SolarSys
SolarSys est une nouvelle menace de cheval de Troie déployée contre des utilisateurs situés au Brésil. La région d'Amérique du Sud et en particulier le Brésil a enregistré beaucoup plus de campagnes d'attaque impliquant des charges utiles de chevaux de Troie bancaires que le reste du monde, et SolarSys dispose en effet de capacités de chevaux de Troie bancaires. Dans son ensemble, SolarSys est composé de plusieurs composants nuisibles, chacun étant chargé d'exécuter une action différente sur le système compromis.
Le cheval de Troie est fourni via de faux programmes d'installation MSI qui prétendent être Java ou Microsoft HTML Help. Une fois commencé.
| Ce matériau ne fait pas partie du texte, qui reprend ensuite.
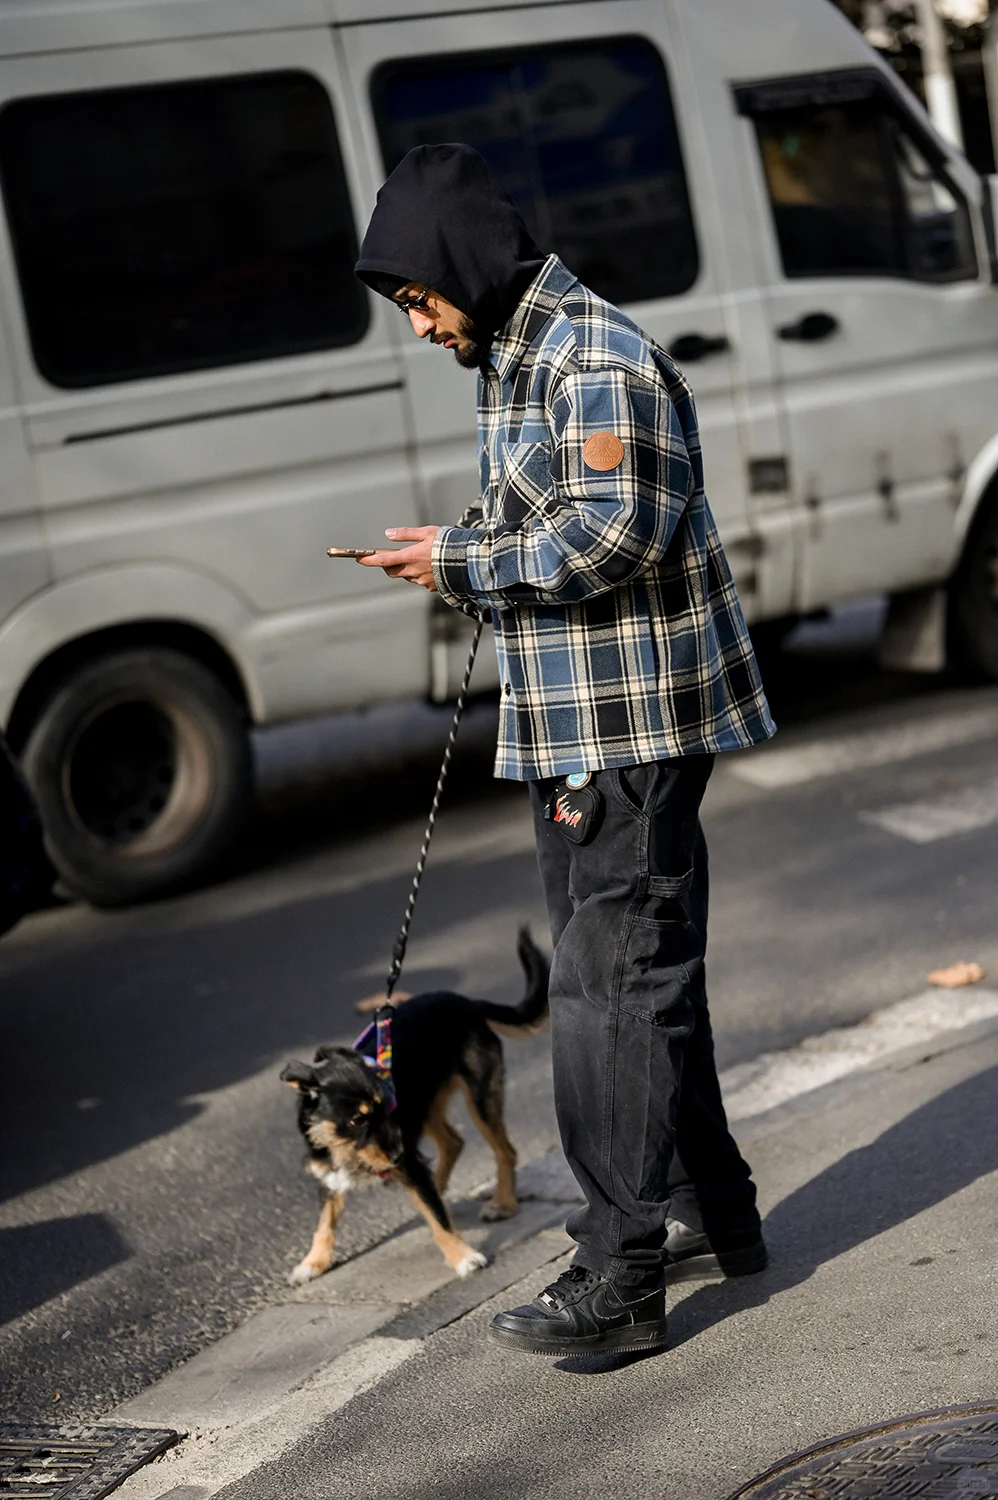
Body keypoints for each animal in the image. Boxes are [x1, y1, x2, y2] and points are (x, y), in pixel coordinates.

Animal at [277, 930, 546, 1284]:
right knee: (453, 1143)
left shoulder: (409, 1158)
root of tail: (467, 1003)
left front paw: (464, 1257)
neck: (341, 1147)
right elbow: (324, 1223)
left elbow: (440, 1220)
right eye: (357, 1120)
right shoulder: (331, 1176)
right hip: (427, 1104)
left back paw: (502, 1203)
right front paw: (312, 1263)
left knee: (505, 1151)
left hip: (479, 1097)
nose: (395, 1157)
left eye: (386, 1109)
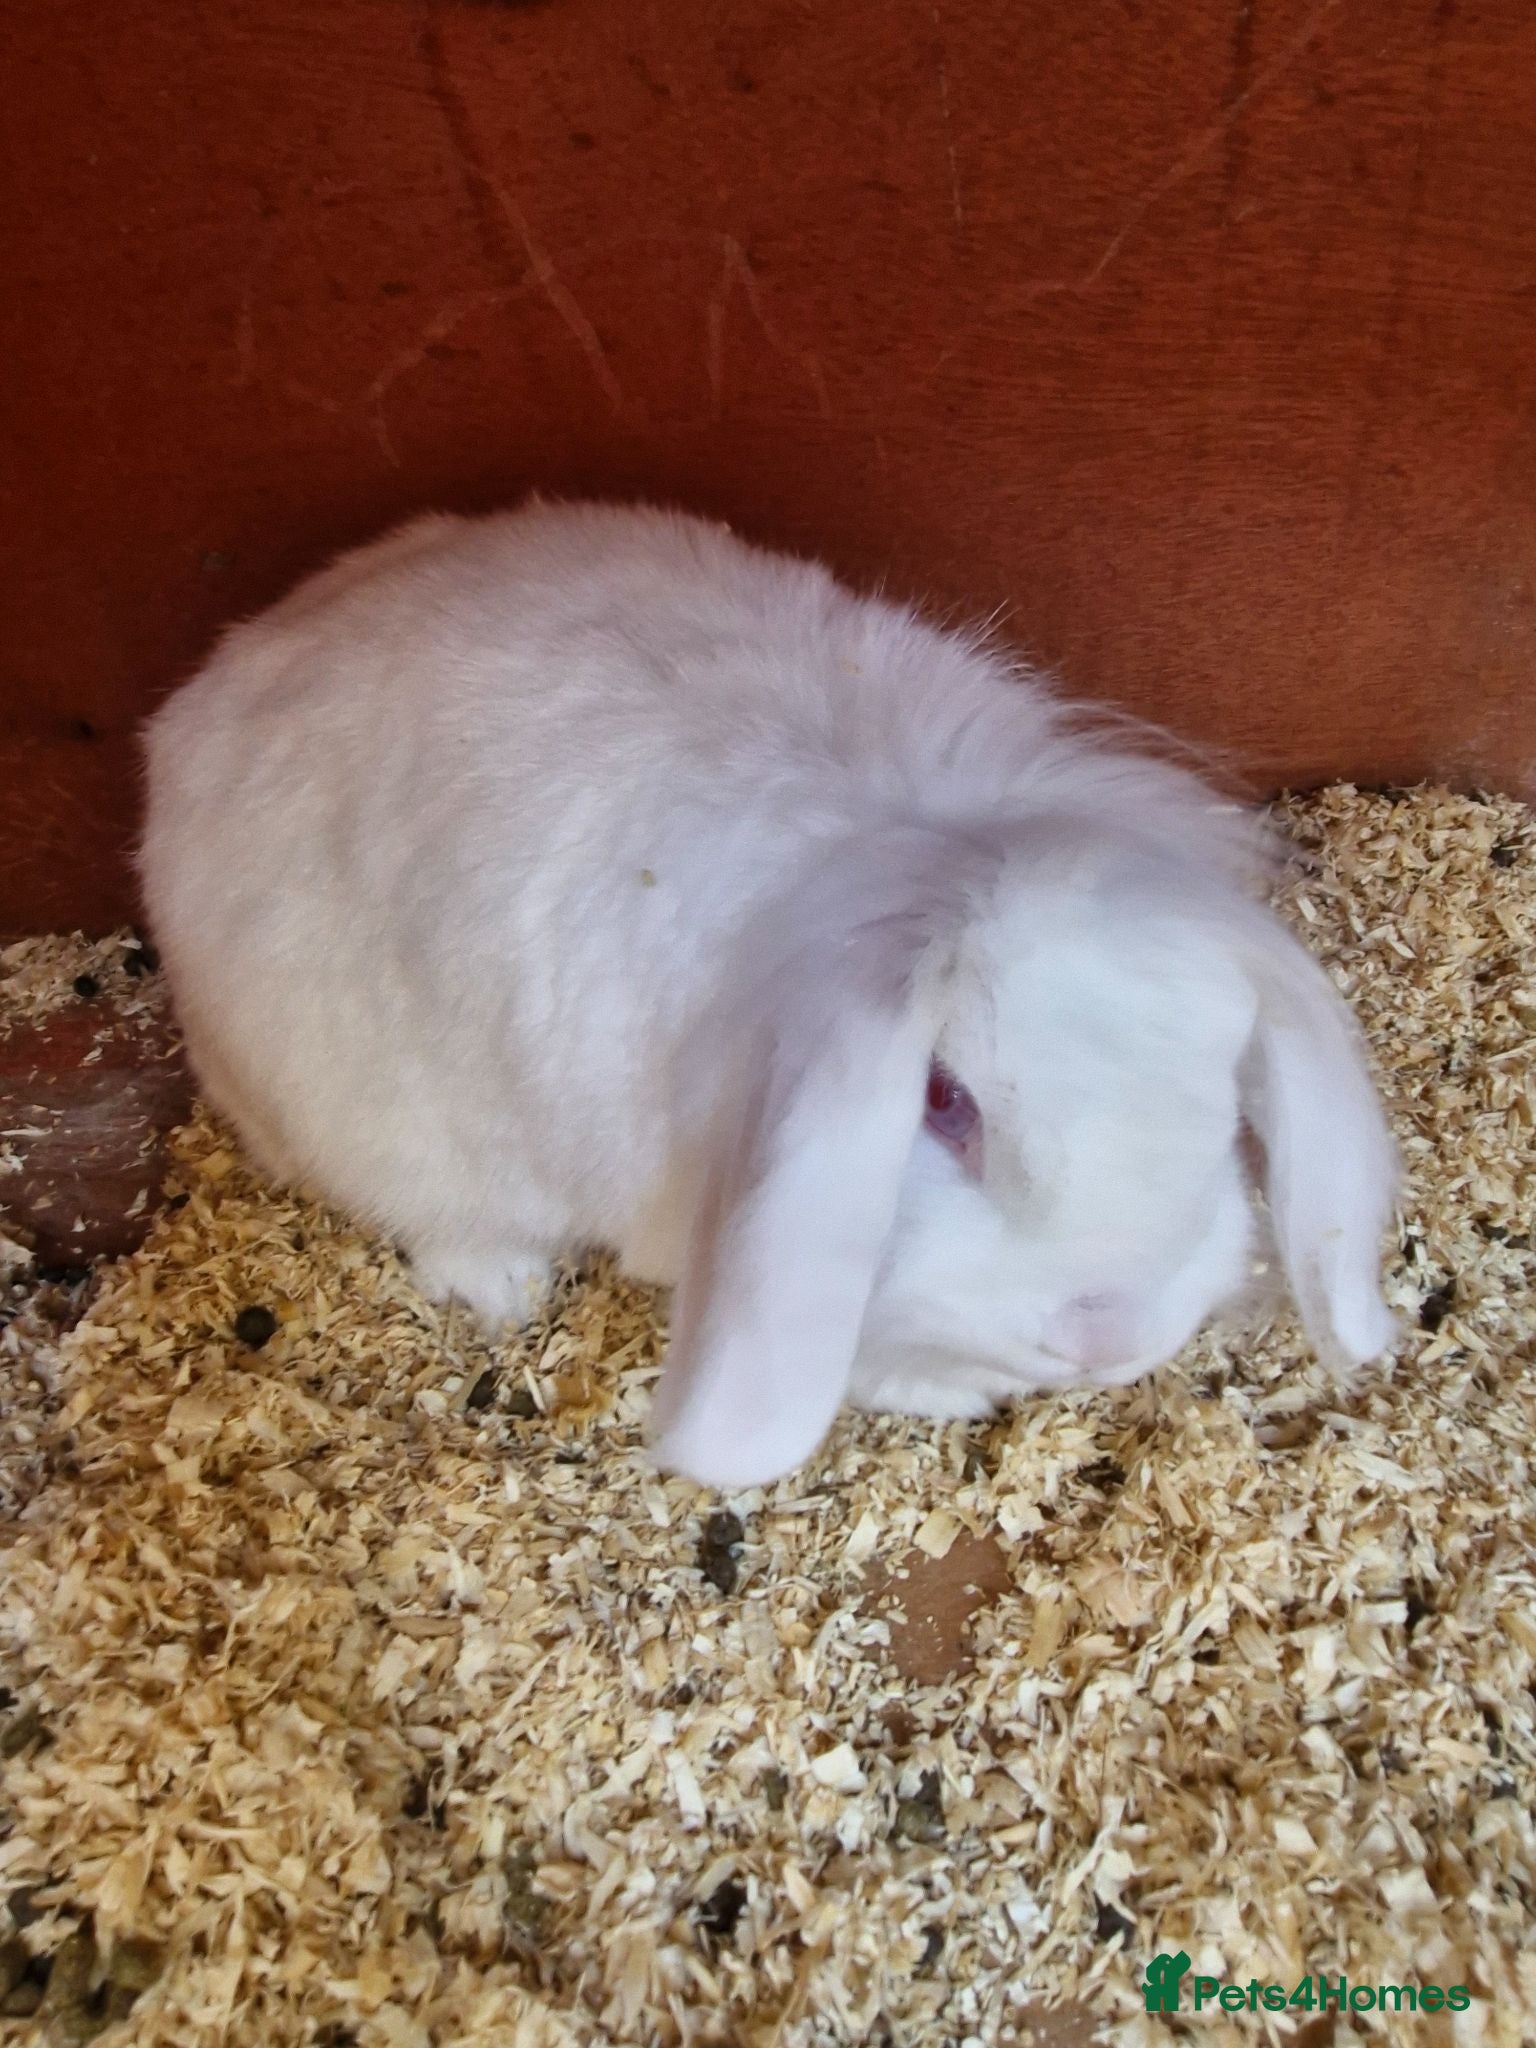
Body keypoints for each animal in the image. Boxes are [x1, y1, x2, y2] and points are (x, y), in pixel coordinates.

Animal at [138, 498, 1399, 1489]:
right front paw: (953, 1392)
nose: (1107, 1332)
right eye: (943, 1101)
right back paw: (500, 1281)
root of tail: (188, 720)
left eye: (1224, 1101)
Cependant, ils appellent InstallUtil, qui est utilisé pour exécuter le fichier de bibliothèque dynamique .Net appelé « uninstall.dll » qui porte la charge utile de la porte dérobée de premier niveau. « Uninstall.dll » exécute la porte dérobée JavaScript en mémoire, configure le mécanisme de persistance en s'enregistrant sur AutoRun et exécute Install.js, un compte-gouttes responsable de la livraison des charges utiles de la deuxième étape.
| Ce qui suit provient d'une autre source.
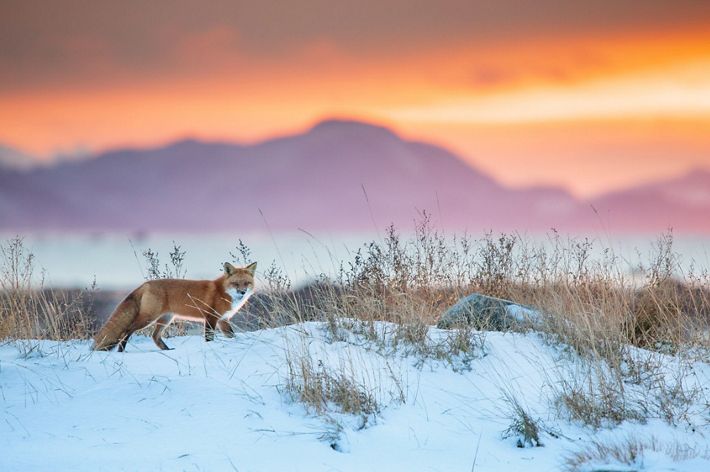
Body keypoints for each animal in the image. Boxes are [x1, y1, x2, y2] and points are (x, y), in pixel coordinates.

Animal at [92, 262, 256, 351]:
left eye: (246, 283)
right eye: (235, 284)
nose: (242, 292)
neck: (222, 291)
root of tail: (145, 284)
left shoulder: (223, 320)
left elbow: (232, 336)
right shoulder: (211, 318)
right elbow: (209, 338)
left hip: (165, 319)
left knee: (155, 336)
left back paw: (167, 350)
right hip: (148, 318)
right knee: (126, 331)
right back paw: (121, 351)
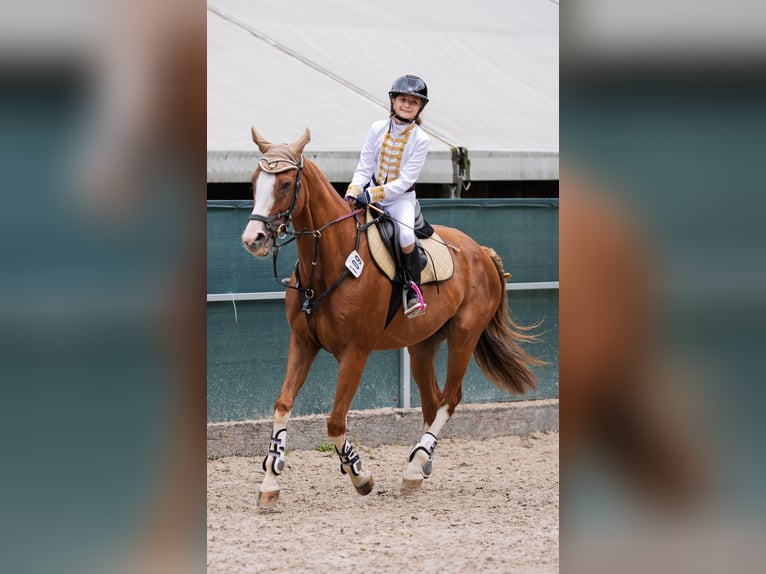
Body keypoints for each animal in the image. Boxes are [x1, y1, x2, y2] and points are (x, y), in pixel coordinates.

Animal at [241, 127, 541, 509]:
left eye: (284, 183)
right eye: (254, 182)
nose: (253, 239)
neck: (330, 261)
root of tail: (481, 253)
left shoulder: (355, 353)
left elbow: (335, 422)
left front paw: (360, 476)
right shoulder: (303, 343)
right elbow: (282, 406)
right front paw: (269, 483)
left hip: (464, 337)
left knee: (449, 400)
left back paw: (413, 469)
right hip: (422, 346)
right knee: (432, 402)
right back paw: (421, 463)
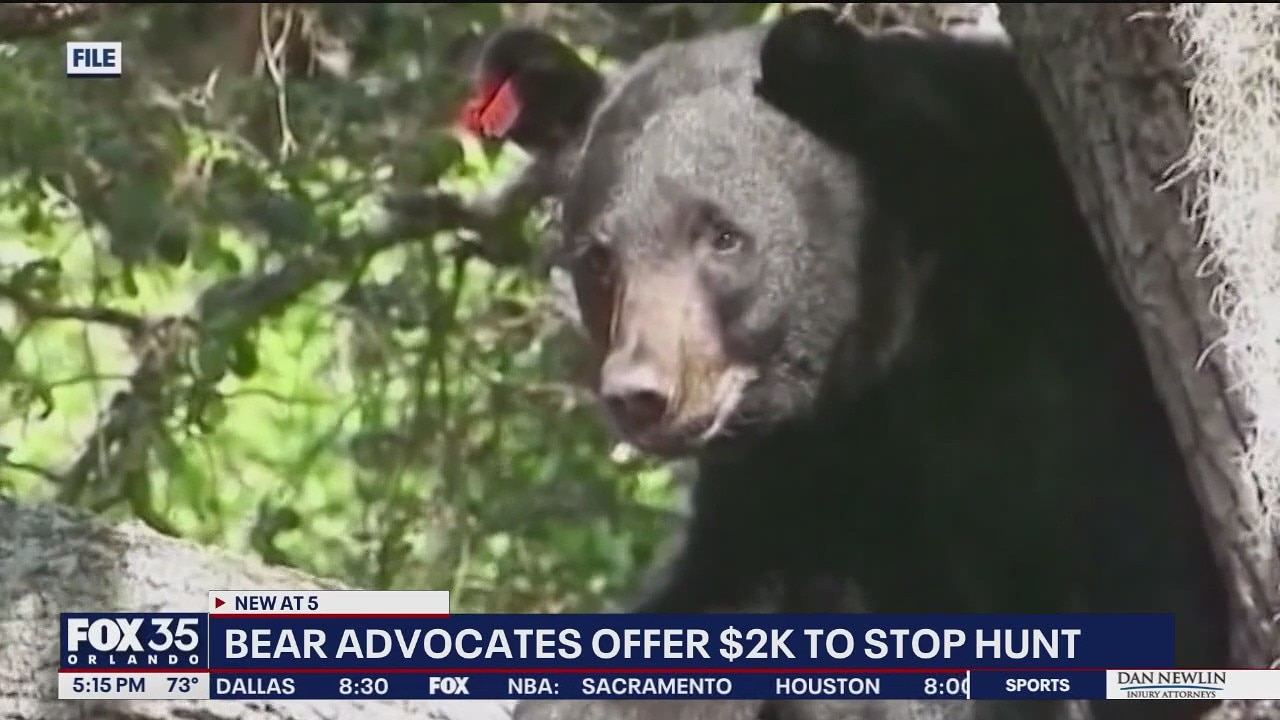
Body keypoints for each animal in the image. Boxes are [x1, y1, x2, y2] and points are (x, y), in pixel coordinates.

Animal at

Le premier module est conçu pour propager davantage le cheval de Troie bancaire en obtenant des listes de contacts sur l'ordinateur de l'utilisateur compromis et en envoyant des e-mails de phishing avec des pièces jointes contenant des logiciels malveillants. Les titres des e-mails sont définis pour sembler importants ou urgents pour attirer l'attention des cibles. Certains utilisateurs peuvent ne pas soupçonner que quelque chose ne va pas, car l'expéditeur des e-mails est une personne qu'ils connaissent. Lors de l'exécution, les pièces jointes commenceront à abandonner les charges utiles corrompues via des injections de modèles.
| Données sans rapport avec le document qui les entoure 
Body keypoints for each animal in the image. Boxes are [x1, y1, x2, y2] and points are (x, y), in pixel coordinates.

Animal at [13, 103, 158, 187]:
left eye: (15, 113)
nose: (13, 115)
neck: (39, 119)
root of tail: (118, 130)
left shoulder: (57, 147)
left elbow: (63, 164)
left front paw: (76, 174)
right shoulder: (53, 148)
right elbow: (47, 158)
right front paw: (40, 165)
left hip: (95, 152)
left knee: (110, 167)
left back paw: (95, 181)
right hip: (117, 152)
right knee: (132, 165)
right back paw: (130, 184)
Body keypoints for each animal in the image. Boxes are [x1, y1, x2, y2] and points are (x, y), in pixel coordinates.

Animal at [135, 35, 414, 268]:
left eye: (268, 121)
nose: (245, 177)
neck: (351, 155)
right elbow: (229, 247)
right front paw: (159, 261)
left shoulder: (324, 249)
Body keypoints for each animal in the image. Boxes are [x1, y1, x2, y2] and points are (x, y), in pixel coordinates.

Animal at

Le deuxième module corrompu, une partie de SolarSys, tentera de collecter les informations d'identification du navigateur Google Chrome. Parmi les informations obtenues par le logiciel malveillant figurent les données de navigation de l'utilisateur, les informations de connexion au site Web, etc.
Le dernier module est celui chargé de saisir les informations bancaires de l'utilisateur. Il est livré sous forme de fichier nommé «BOM.bin». Le cheval de Troie bancaire commence à analyser les sites Web visités par l'utilisateur compromis pour une correspondance avec sa liste de banques ciblées. Il génère ensuite une superposition affichant une fausse page de connexion, dans laquelle la victime est encouragée à saisir diverses informations de connexion qui sont ensuite exfiltrées vers les attaquants. Parmi les banques personnifiées par SolarSys figurent Banco Mercantil, Banco do Nordeste, CrediSIS, Banrisul, Safra, Banco do Brasil, Bradesco, Sicoob, Banco Itaú, Santander, Banco Inter, Banestes, Banpará et d'autres institutions bancaires brésiliennes.